Education

UC Berkeley, Bachelor in Physics

Research Project

Force Matching

Molecular mechanics is a widely used simulation technique where atoms and molecules move classically according to Newton's Laws and the potential energy is a parametric function of the nuclear positions. The classical potential energy function, called a force field, is composed of functional forms and empirical parameters chosen such that the simulation accurately represents the physical molecules. The utility of molecular mechanics depends critically on the accuracy of the force fields used, and force field development is an active field in theoretical and computational chemistry.

There are several strategies for parameterizing a force field. One may choose parameters to reproduce a target set of experimental properties, which has the advantage of accurately reproducing these target properties by design but often fails to describe other aspects of the system. Another approach, known as force matching, consists of first computing a training set of energies and forces from a higher-accuracy and higher-cost method (e.g. density functional theory), and then finding the optimal force field parameters to match these energies and forces.

I have developed ForceBalance, a force matching program written in Python and coupled to a customized version of GROMACS, which performs force matching for a wide variety of force field functional forms. My research project includes improving upon force matching methods, especially in the sampling of training data. I have also applied ForceBalance to compute polarizability parameters for fluctuating-charge force fields.

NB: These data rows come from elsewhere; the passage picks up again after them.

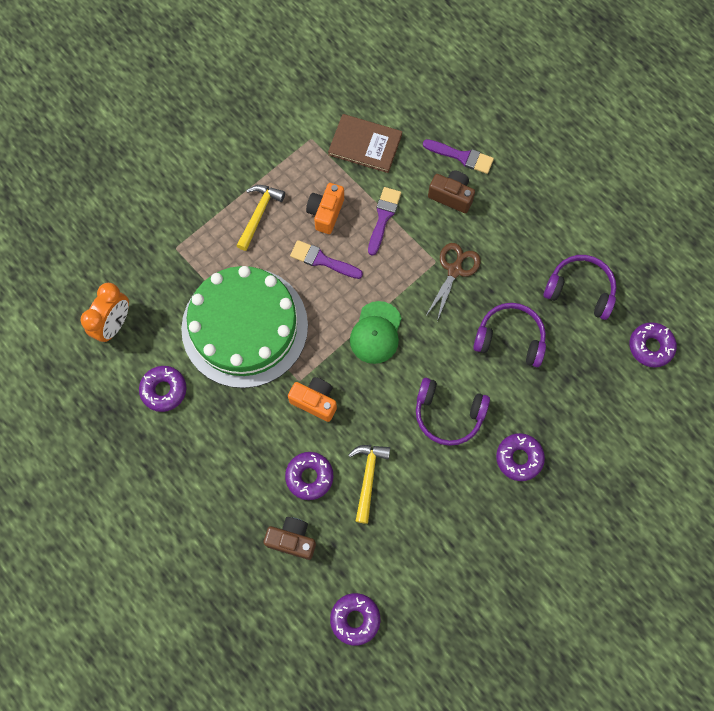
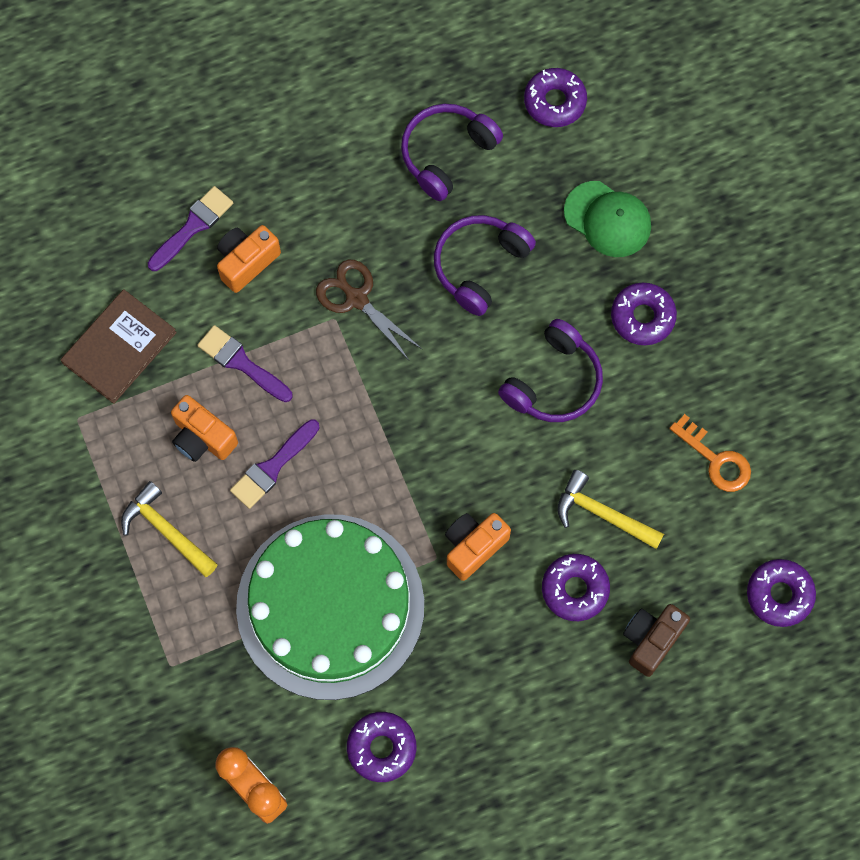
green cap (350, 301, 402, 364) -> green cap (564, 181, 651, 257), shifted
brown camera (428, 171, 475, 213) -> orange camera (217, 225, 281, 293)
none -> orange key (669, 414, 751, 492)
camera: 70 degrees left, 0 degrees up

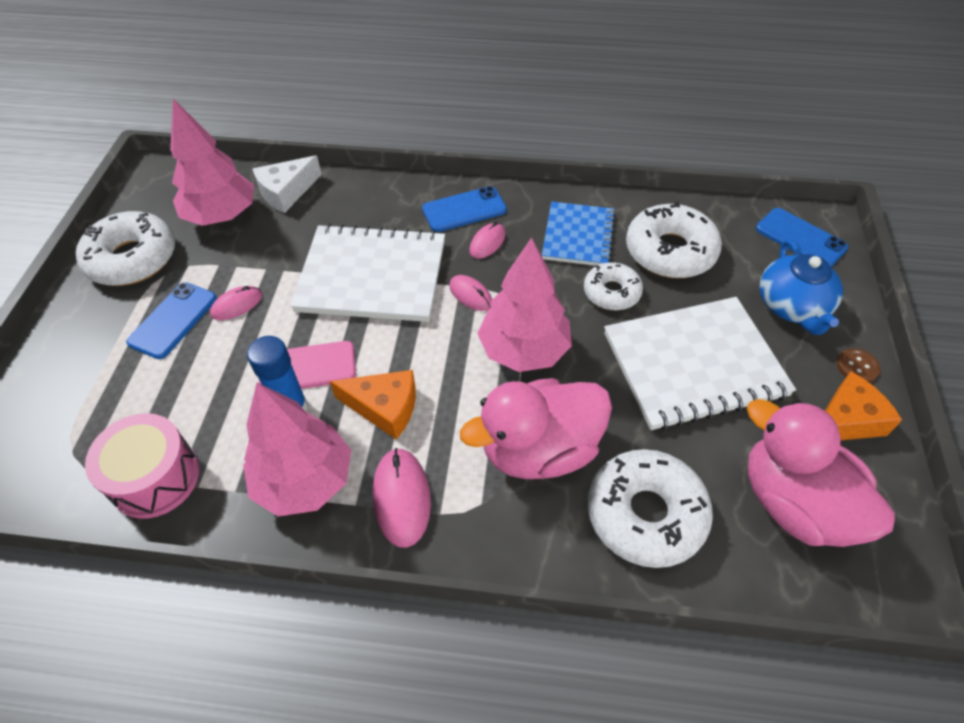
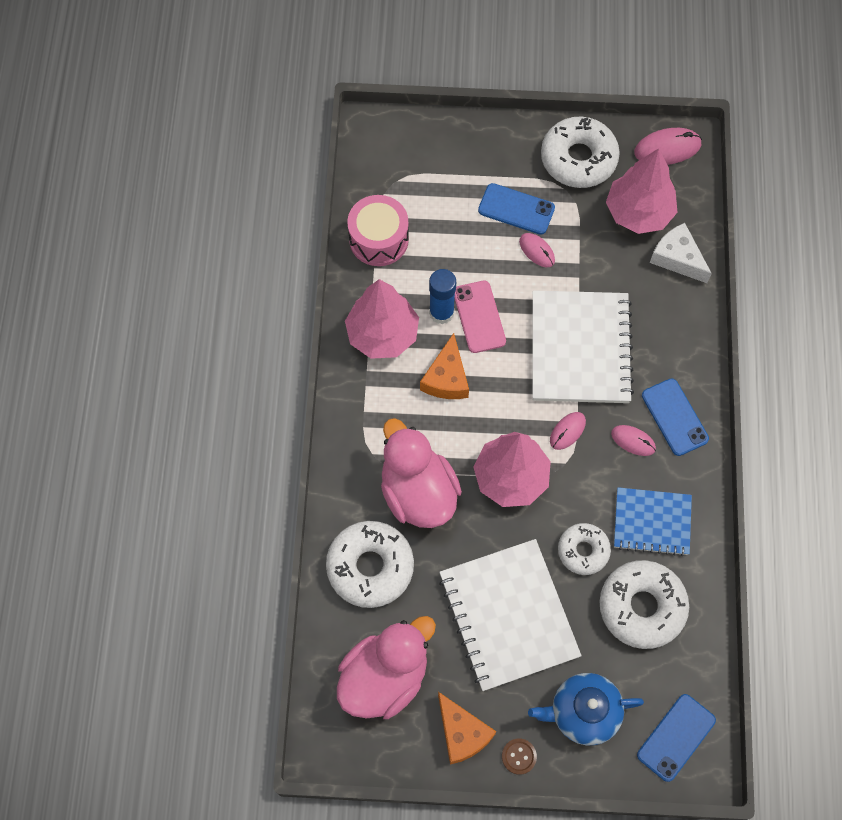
pink mouse (373, 448, 431, 548) -> pink mouse (634, 128, 702, 165), shifted
camera: 85 degrees right, 15 degrees up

Source Code for ForTune force matching program

Water Oxidation

The oxidative half-reaction of water splitting (2H2O -> O2 + 4H+ + 4e-) is a thermodynamically demanding, mechanistically complex reaction with important implications for our future energy economy. In the last couple of decades, a number of molecular catalysts have been discovered that lower the overpotential for the water oxidation reaction, and this has generated much interest in the details of the water oxidation mechanism.

My project consists of using theoretical methods (DFT, solvation models, QM/MM) to accurately describe these water oxidation catalysts, with the goal of understanding the water oxidation mechanism in various systems.